Task statement: Select every line of the items below that contains the string "content" and copy those lines out.

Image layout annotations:
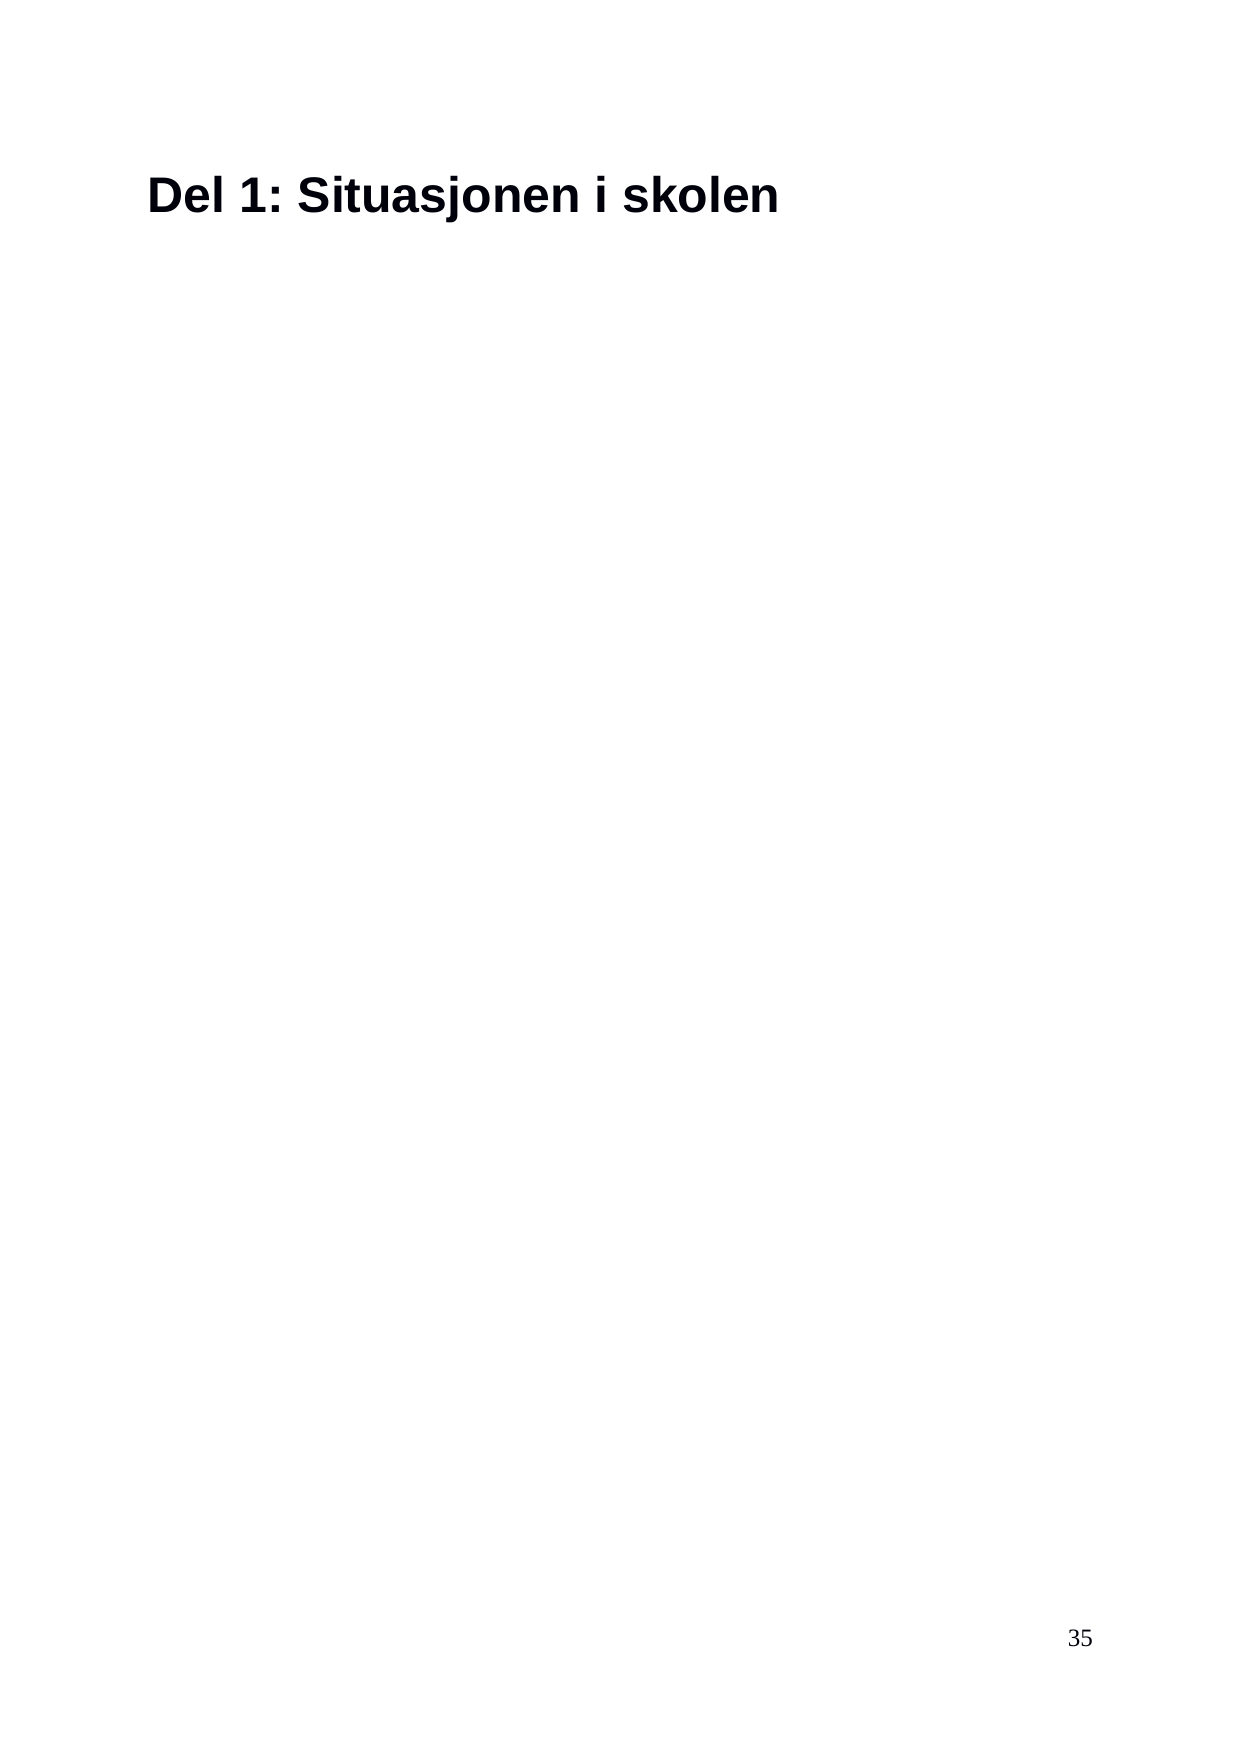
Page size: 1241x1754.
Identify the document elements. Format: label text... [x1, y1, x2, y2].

subtitle Del 1: Situasjonen i skolen [148, 165, 1092, 223]
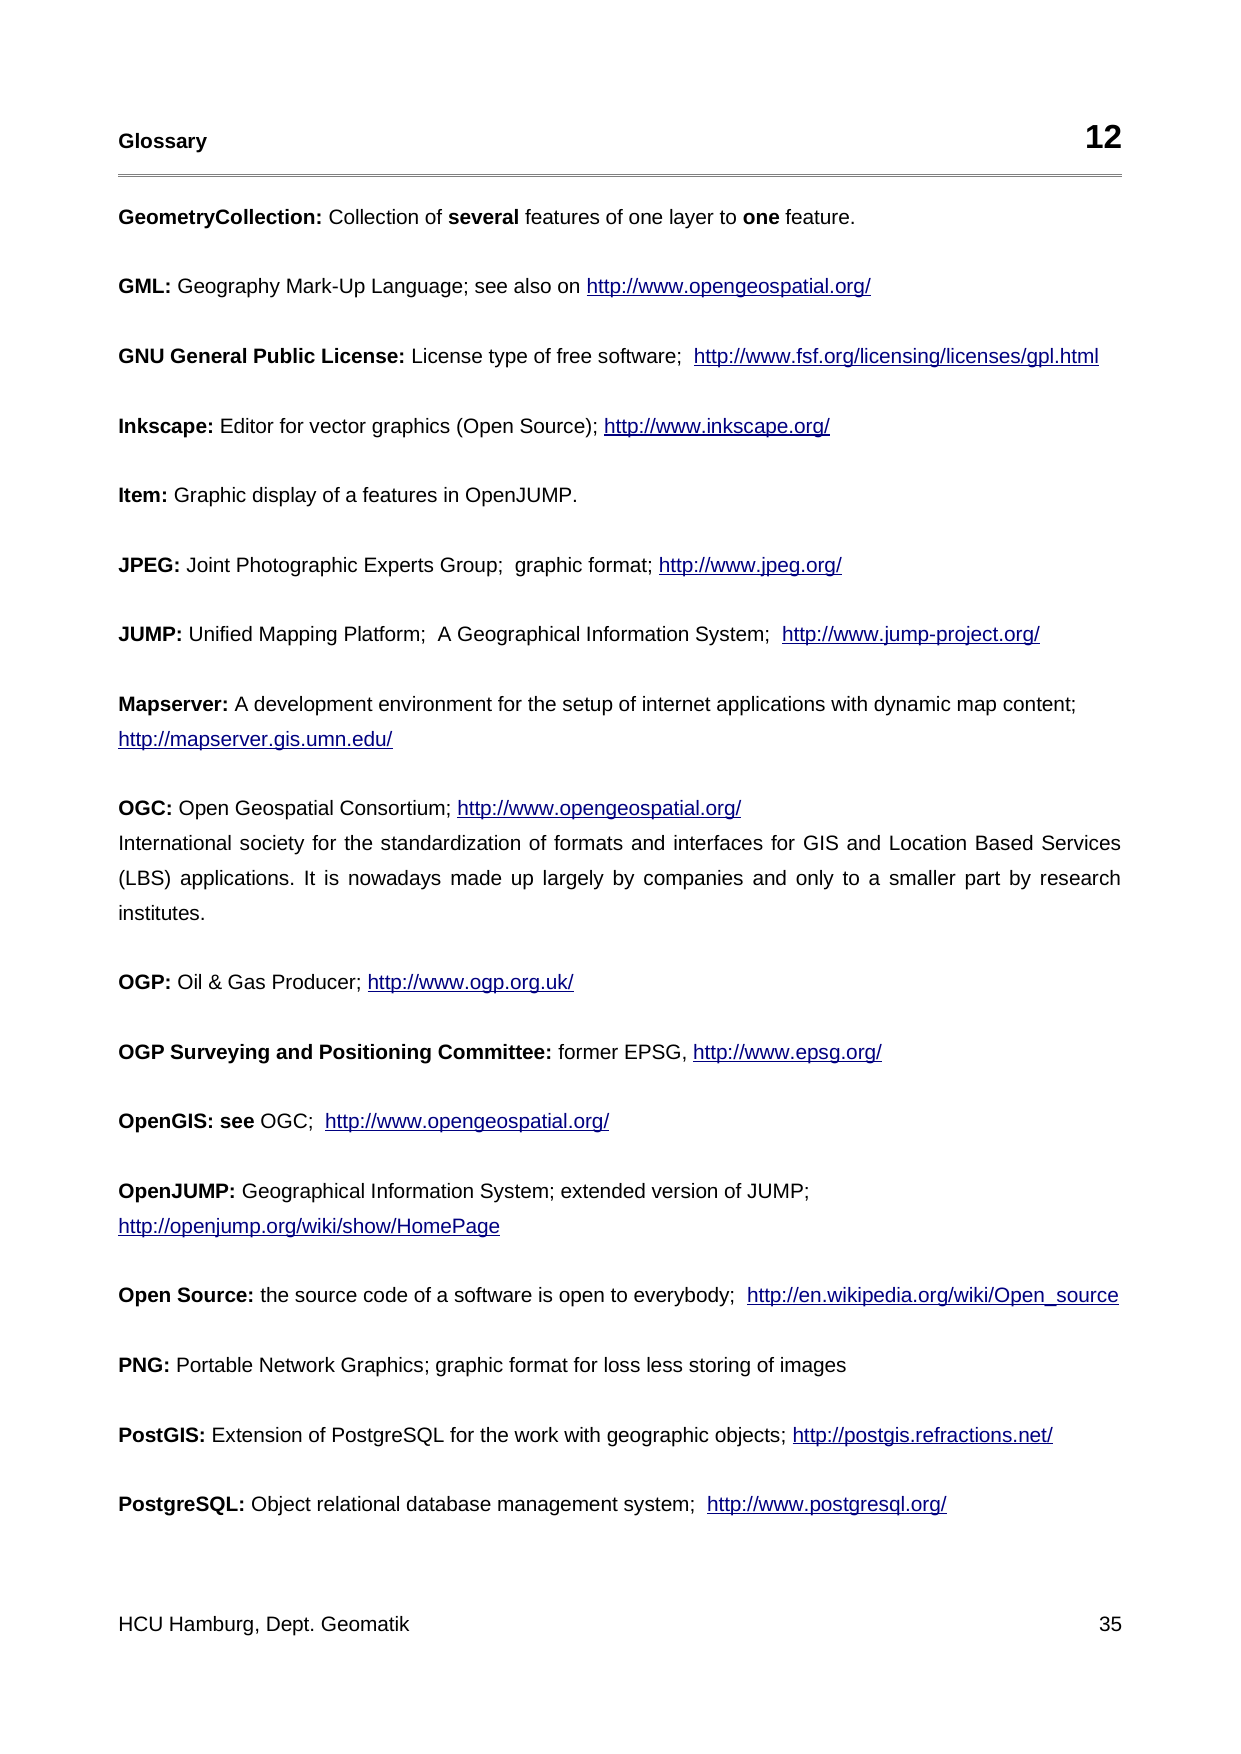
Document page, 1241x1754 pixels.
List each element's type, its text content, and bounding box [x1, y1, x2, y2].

text Open Source: the source code of a software is open to everybody; http://en.wikipedia.org/wiki/Open_source [118, 1284, 1122, 1307]
text PostgreSQL: Object relational database management system; http://www.postgresql.org/ [118, 1493, 1122, 1516]
text Mapserver: A development environment for the setup of internet applications with dynamic map content; http://mapserver.gis.umn.edu/ [118, 693, 1122, 751]
text JPEG: Joint Photographic Experts Group; graphic format; http://www.jpeg.org/ [118, 553, 1122, 577]
text GNU General Public License: License type of free software; http://www.fsf.org/licensing/licenses/gpl.html [118, 345, 1122, 368]
text OGP: Oil & Gas Producer; http://www.ogp.org.uk/ [118, 971, 1122, 994]
text GML: Geography Mark-Up Language; see also on http://www.opengeospatial.org/ [118, 275, 1122, 298]
text OGP Surveying and Positioning Committee: former EPSG, http://www.epsg.org/ [118, 1041, 1122, 1064]
text Inkscape: Editor for vector graphics (Open Source); http://www.inkscape.org/ [118, 414, 1122, 438]
text Item: Graphic display of a features in OpenJUMP. [118, 484, 1122, 507]
text PNG: Portable Network Graphics; graphic format for loss less storing of images [118, 1354, 1122, 1377]
text JUMP: Unified Mapping Platform; A Geographical Information System; http://www.jump-project.org/ [118, 623, 1122, 646]
text GeometryCollection: Collection of several features of one layer to one feature. [118, 206, 1122, 229]
text International society for the standardization of formats and interfaces for GIS and Location Based Services (LBS) applications. It is nowadays made up largely by companies and only to a smaller part by research institutes. [118, 832, 1122, 925]
text OGC: Open Geospatial Consortium; http://www.opengeospatial.org/ [118, 797, 1122, 820]
text PostGIS: Extension of PostgreSQL for the work with geographic objects; http://postgis.refractions.net/ [118, 1423, 1122, 1447]
text OpenJUMP: Geographical Information System; extended version of JUMP; http://openjump.org/wiki/show/HomePage [118, 1180, 1122, 1238]
text OpenGIS: see OGC; http://www.opengeospatial.org/ [118, 1110, 1122, 1133]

Expected answer:
List each element's type, its text content, and bounding box [x1, y1, x2, y2].
text Mapserver: A development environment for the setup of internet applications with dynamic map content; http://mapserver.gis.umn.edu/ [118, 693, 1122, 751]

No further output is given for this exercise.